Planners need to obtain data on their event’s bandwidth usage, right along with room and F&B consumption, advised John Rissi, senior vice president of operations for PSAV and chair of CIC’s APEX Bandwidth and Connectivity Group.

“Planners should hold venues accountable for providing capability reports as well as a group’s bandwidth usage, even though many don’t have systems that do accurate reporting yet,” says Rissi. “This is shameful, and as more meetings buyers hold managers responsible for this, venues that do good reporting will get the business. The situation is improving over what it was three years ago. Managers are realizing reports on usage are key considerations for bookings.”

Online tools can help, such as the APEX – Event Bandwidth Estimator, and apps which measure how much bandwidth is available in a room.

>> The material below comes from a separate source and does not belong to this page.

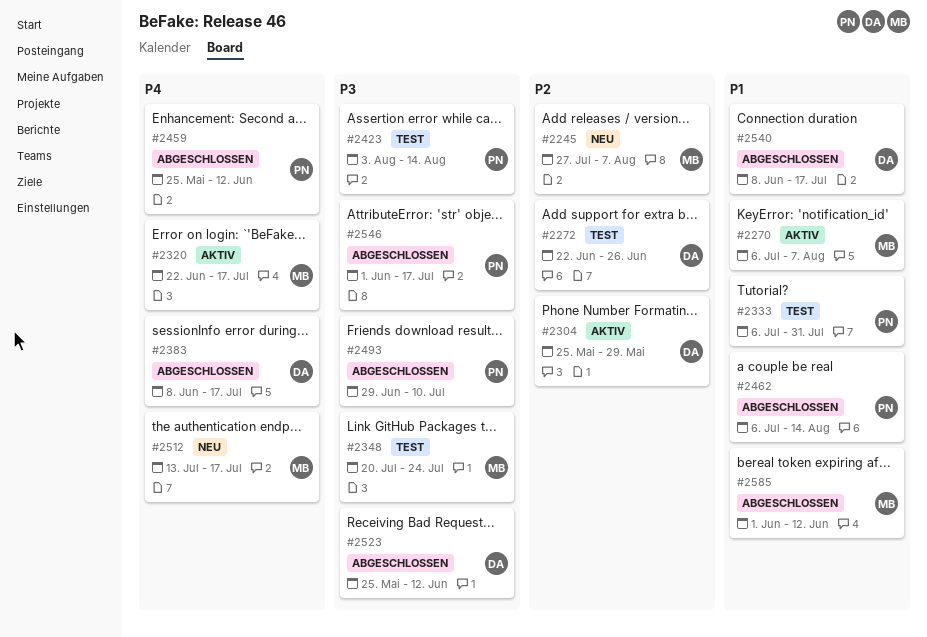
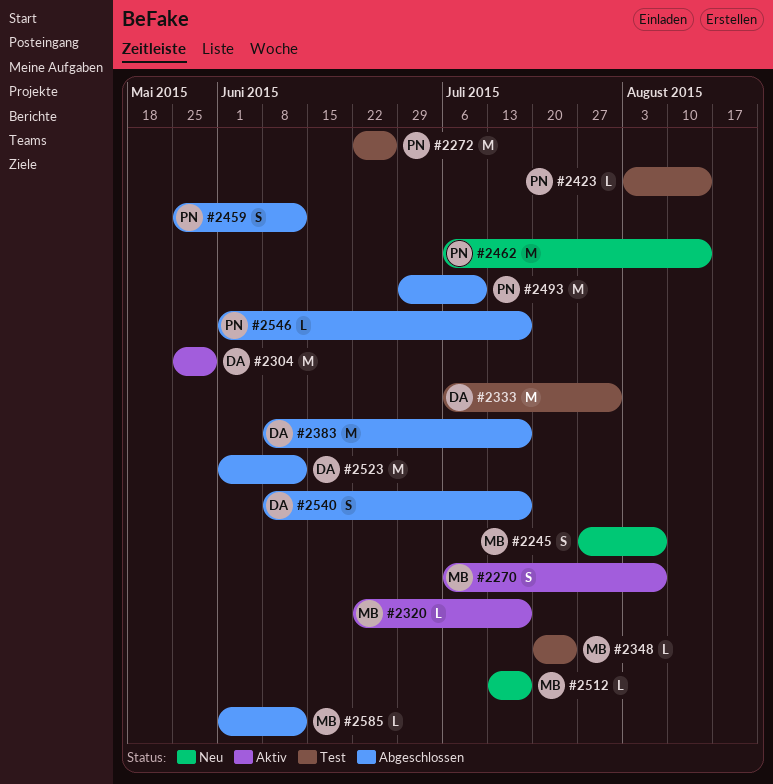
#2272, owner: DA -> PN
#2333, owner: PN -> DA
#2462, status: Abgeschlossen -> Neu
#2523, start: May 25 -> Jun 1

At by Ookla, one can begin to determine whether they are getting the bandwidth speed they are paying for.

What’s At Stake?

Bandwidth discussions may bore some planners and decision makers while others simply avoid them, say industry experts. But they do so at their peril.

“Having good connectivity is all about attendee ROI these days, says MaryAnne Bobrow, CAE, CMP, CMM, CHE, and president of Bobrow & Associates, who also serves on the APEX Bandwidth Workgroup.  “Whether your attendees are high, medium, or low users of internet connectivity, you need to have sufficient bandwidth for people to do what they need to do. Otherwise, your event can be a disaster.”

Connectivity is getting more complex by the day, she added, and it’s one of the issues making it harder and harder for a planner to focus on the event itself because there is so much “side stuff” happening.

“My advice to planners is that they find and listen to an advisor whom they can trust in this realm,” Bobrow says, “because it’s getting more complicated by the day.

“That person may not have anything to do with the property under consideration, but they can educate you and prepare questions for you to ask venue managers about the house’s infrastructure and whether it can provide the speed and level of network security you need.”

Not only is speed of connectivity in the fore Bobrow said, there’s now issue of cybersecurity and “who owns the airwaves” during your event. That’s the next big item on the APEX Workgroup’s plate.